Precision Measurement of the $n=2$ Triplet $P$ $J=1$ to $J=0$ Fine Structure of Atomic Helium Using Frequency-Offset Separated Oscillatory Fields

Increasing accuracy of the theory and experiment of the $n=2$ ${}^3\mathrm{P}$ fine structure of helium has allowed for increasingly precise tests of quantum electrodynamics (QED), determinations of the fine-structure constant $\alpha$, and limitations on possible beyond the standard model physics. Here we present a 2 ppb measurement of the $J=1$ to $J=0$ interval. The measurement is performed using frequency-offset separated-oscillatory fields. Our result of 29 616 955 018(60) Hz represents a landmark for helium fine-structure measurements, and, for the first time, will allow for a 1-ppb determination of the fine-structure constant when QED theory for the interval is improved.

Figure 1

The experimental setup. An energy-level diagram (a), (not to scale) shows the 29.617-GHz interval being measured and the laser transitions used for optical pumping and for the three laser pulses ($A$, $B$, $C$).

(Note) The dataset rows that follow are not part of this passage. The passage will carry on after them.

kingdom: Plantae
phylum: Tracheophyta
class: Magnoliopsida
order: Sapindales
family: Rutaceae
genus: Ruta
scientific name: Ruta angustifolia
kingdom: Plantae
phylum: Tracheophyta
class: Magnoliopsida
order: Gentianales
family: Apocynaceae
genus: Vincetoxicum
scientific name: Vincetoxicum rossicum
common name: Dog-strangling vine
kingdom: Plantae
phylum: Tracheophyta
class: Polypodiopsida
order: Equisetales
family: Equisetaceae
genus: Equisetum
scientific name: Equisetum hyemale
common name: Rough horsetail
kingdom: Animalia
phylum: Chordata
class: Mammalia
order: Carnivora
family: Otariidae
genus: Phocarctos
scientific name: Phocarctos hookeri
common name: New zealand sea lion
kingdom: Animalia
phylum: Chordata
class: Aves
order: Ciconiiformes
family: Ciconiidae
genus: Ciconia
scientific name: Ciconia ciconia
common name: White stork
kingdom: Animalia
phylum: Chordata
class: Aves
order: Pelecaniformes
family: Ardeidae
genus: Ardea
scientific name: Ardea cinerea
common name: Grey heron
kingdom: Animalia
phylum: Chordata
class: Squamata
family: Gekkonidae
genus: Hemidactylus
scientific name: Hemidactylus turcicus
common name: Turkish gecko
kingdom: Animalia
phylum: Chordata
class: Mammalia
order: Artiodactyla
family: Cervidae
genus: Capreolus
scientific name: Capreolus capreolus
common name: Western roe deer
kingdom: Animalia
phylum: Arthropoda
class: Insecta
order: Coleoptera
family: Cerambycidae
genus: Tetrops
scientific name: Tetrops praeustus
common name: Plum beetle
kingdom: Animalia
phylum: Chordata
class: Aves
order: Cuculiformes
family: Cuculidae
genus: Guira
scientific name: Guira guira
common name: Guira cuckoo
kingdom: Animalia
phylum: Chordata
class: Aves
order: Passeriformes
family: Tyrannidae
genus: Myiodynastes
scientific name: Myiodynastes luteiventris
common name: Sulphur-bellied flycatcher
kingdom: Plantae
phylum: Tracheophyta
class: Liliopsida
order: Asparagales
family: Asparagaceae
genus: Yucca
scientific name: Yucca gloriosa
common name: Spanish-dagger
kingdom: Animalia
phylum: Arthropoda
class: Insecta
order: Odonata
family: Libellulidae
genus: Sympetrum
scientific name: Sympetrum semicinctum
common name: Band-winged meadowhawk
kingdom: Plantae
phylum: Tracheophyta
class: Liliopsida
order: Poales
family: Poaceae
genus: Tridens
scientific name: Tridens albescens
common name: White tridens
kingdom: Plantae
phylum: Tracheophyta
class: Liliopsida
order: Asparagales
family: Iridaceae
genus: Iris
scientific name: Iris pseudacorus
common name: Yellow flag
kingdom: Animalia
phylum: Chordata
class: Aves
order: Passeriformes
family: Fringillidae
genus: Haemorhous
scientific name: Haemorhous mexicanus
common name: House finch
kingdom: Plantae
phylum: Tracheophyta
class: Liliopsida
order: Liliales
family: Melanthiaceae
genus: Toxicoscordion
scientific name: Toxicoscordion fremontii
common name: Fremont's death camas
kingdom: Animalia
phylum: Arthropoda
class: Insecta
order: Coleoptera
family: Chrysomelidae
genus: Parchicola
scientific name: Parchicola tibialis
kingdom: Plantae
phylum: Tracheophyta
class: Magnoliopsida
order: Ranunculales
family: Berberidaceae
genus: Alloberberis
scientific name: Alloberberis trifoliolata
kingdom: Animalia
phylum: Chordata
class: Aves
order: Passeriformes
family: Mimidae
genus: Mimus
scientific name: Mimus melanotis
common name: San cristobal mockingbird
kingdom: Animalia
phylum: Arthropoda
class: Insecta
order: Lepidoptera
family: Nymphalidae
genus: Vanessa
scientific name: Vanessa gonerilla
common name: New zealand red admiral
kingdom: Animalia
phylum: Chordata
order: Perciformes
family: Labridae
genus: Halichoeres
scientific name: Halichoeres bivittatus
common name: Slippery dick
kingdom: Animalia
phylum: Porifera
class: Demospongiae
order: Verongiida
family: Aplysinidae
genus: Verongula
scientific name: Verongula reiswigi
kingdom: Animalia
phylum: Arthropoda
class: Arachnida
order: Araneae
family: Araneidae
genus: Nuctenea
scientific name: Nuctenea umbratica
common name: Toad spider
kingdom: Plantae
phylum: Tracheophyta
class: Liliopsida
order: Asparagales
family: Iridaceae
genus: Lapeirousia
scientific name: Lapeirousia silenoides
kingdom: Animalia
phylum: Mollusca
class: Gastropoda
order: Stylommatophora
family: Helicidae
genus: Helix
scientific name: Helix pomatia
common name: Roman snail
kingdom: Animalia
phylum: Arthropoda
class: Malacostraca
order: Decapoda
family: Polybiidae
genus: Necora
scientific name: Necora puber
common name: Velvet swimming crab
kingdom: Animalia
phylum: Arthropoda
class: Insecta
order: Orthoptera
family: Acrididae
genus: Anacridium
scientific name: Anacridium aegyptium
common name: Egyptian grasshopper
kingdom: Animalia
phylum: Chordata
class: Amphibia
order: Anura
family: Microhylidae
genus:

The experimental setup (b), along with an expanded view of the region where the measurement takes place (c), shows the laser and microwave interactions and ionization detection. The timing diagrams, (d) and (e), show the laser and FOSOF microwave pulses for the two timing sequences used.

Figure 2

The FOSOF line shape. The sinusoidal atomic signals for the configurations of Figs. 1 and 1 are shifted by $\mathrm{\Delta }{\theta }_{(\mathrm{d})}$ and $\mathrm{\Delta }{\theta }_{(\mathrm{e})}$ relative to a microwave beat signal, as shown in (a). $\overline{\mathrm{\Delta }\theta }=(\mathrm{\Delta }{\theta }_{(\mathrm{d})})-\mathrm{\Delta }{\theta }_{(\mathrm{e})})/2$ is shown in (b). A 300 times expanded scale in (c), where $\mathrm{\Delta }\omega T$ is subtracted, resolves the line shapes for different powers. The fits in (c) use Eq. (1), and the residuals from the fits are shown in (d),(e), and (f).

Figure 3

The extrapolation of the averaged $D=200$, $D=100$, and $D=50\mathrm{ns}$ FOSOF fit centers to $P=0$, where the center is unaffected by imperfections in the pulses. The extrapolated centers, along with their uncertainties, are shown in Fig. 4. The gray band represents the final uncertainty for the present measurement.

Figure 4

A summary of the average obtained center value for the various values of the experimental parameters. All points are extrapolations to zero power and use the frequency range $|f-f_0|<1/(2D)$, unless otherwise specified. As further discussed in the text, parts (a) through (g) show the average line centers for different $B$, $T$, $D$, $m$, $|f-f_0|$, and offset frequency and parts (h) through (l) show shifts of line centers (for $T=300$, $D=100\mathrm{ns}$, and 100% power) obtained with nonstandard parameter values (compared to similar line centers with standard parameter values). The gray band represents the final uncertainty for the present measurement.

Figure 5

A comparison of the present measurement to previous measurements [9, 14, 15, 18, 21] and to theory [48]. Corrected centers including quantum-interference effects [24, 26] are also shown with dashed error bars.